Chart 1: Calibre™ MEGARAD™ 2081-15
Chart 1: Calibre™ MEGARAD™ 2081-15

Other materials, like PP shown below in Chart 2, are breakable at the ASTM test method when both notched and unnotched.

Chart 2: Gapex® HP RPP20EU98HB
Chart 2: Gapex® HP RPP20EU98HB

Neither of these materials are bad, but we must understand their limitations and how to properly accommodate the design to achieve the desired objective. What we look at for indications of strength is the fall off between the unnotched and notched sample.

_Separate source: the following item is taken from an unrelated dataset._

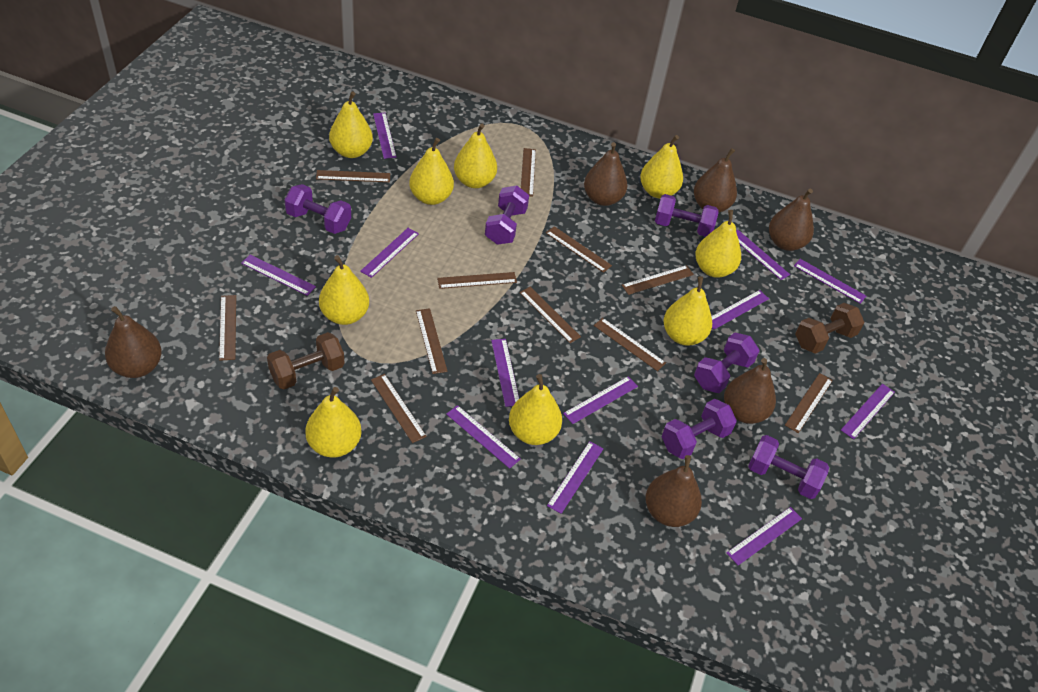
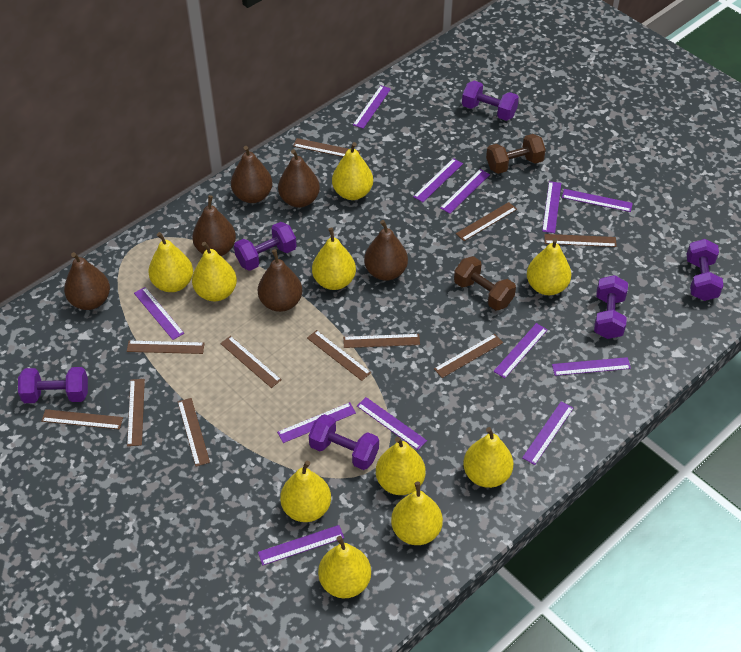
yellow pear: [305,387,361,458] [319,255,369,325] [329,92,373,158] [409,138,454,205] [454,124,497,188] [509,374,562,445] [640,135,683,198] [664,276,712,346] [695,210,741,278] = 9 -> [148,232,193,292] [192,242,237,301] [280,461,331,522] [312,228,356,290] [318,536,371,598] [332,142,373,200] [376,437,426,495] [391,481,443,545] [463,427,513,488] [527,238,571,295] = 10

This can help us understand how weak a knit line could potentially be compared to an uninterrupted flow of plastic.

Mold Design

Where a knit or meld line will be within the part geometry is heavily influenced by the gate location. Through the use of flow simulations, we can predict where those may occur. However, gate locations may be selected based on part functionality, placing knit or meld lines in critical areas for proper functionality.

Processing

Improving the strength of knit or meld lines can be tremendously difficult with processing since there are so many factors that are already locked in, such as part geometry, gate location, flow length, and material. The best we can hope for is to pressurize the knit or meld line better through the combination of melt temperature, mold temperature, flow rates, and holding pressures.

Conclusion

The difference between a knit and meld line is significant, dramatically impacting the part’s structural integrity. Knit and Meld lines are inherent to plastic injection molding. Eliminating them is often difficult due to product requirements. However, with a collaborative effort between product designer, mold maker, and molder, success is certainly obtainable.